Di norma, gli scalatori che cercano la vetta fanno del loro meglio per salire e scendere ad altezze più sicure in un giorno, trascorrendo il minor tempo possibile nella "zona della morte". Ma questa corsa frenetica verso il traguardo arriva dopo molte settimane di arrampicata. E questa è una delle parti più difficili della strada.

Sherpa Lhakpa, che ha scalato l'Everest nove volte (più di qualsiasi altra donna sulla terra), ha detto in precedenza a Business Insider che il giorno in cui un gruppo cerca di raggiungere la vetta è di gran lunga la parte più difficile della via. …

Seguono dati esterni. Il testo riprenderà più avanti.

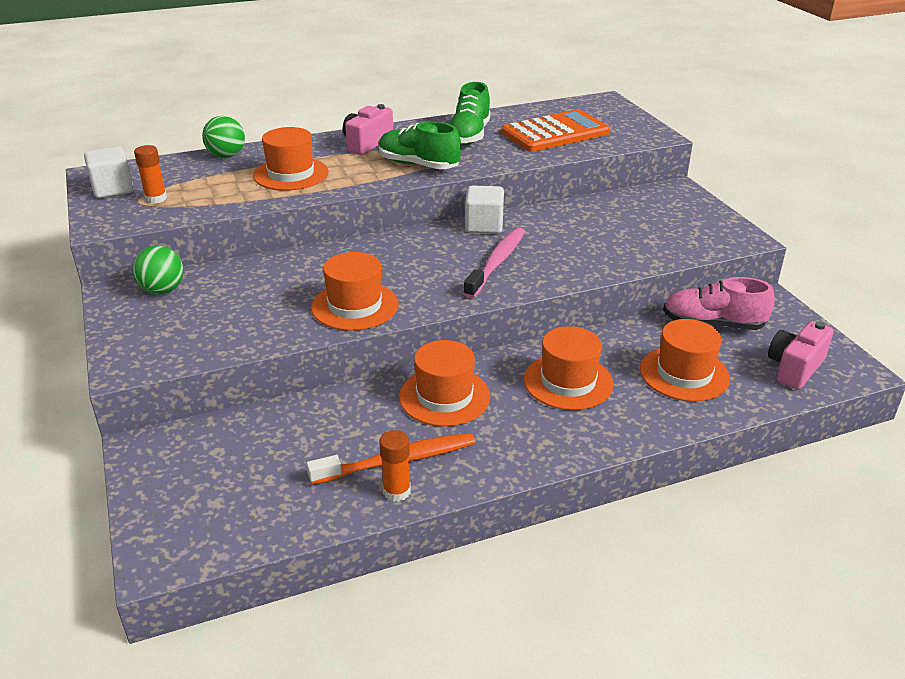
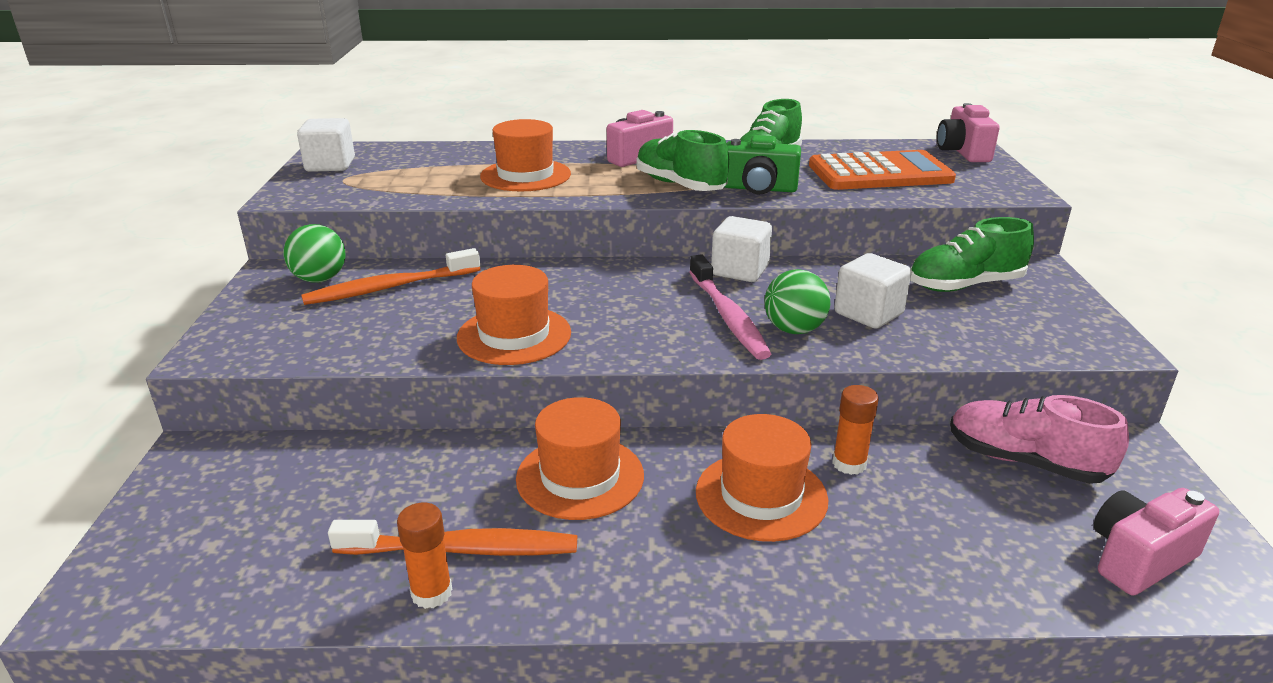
camera: 20 degrees right, 5 degrees down
(156, 198) = (363, 179): orange glue stick -> orange glue stick (849, 464)
(226, 156) = (473, 150): green ball -> green ball (794, 330)
(227, 287) = (390, 288): none -> orange toothbrush
(478, 159) = (759, 189): none -> green camera
(497, 263) = (728, 316): pink toothbrush -> pink toothbrush turned 120 degrees clockwise
(588, 243) = (868, 313): none -> white cube
(602, 106) = (962, 152): none -> pink camera
(639, 211) = (965, 285): none -> green shoe
(684, 373) = (945, 524): orange hat -> none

Affinché la scalata abbia successo, tutto deve andare secondo i piani. Verso le dieci di sera, gli alpinisti lasciano il loro rifugio nel quarto campo a quota 7920 metri - poco prima dell'inizio della "zona della morte". Fanno la prima parte del viaggio al buio, solo alla luce delle stelle e dei fari.

Gli scalatori di solito raggiungono la vetta dopo sette ore. Dopo un breve riposo, con tutti che applaudono e scattano foto, le persone tornano indietro, cercando di finire il viaggio di 12 ore verso la salvezza, prima del tramonto (idealmente).

Ma recentemente, le compagnie di spedizione hanno affermato che così tanti scalatori stanno rivendicando la vetta, cercando di raggiungere il loro obiettivo in un breve periodo di bel tempo, che le persone devono aspettare per ore nella "zona della morte" quando il percorso è sgombro. Alcuni cadono per la stanchezza e muoiono.

Il Kathmandu Post ha riportato che il 22 maggio, quando 250 alpinisti si sono precipitati in vetta contemporaneamente, molti hanno dovuto aspettare il proprio turno per salire e scendere. Queste ore aggiuntive non pianificate trascorse nella "zona della morte" hanno ucciso 11 persone.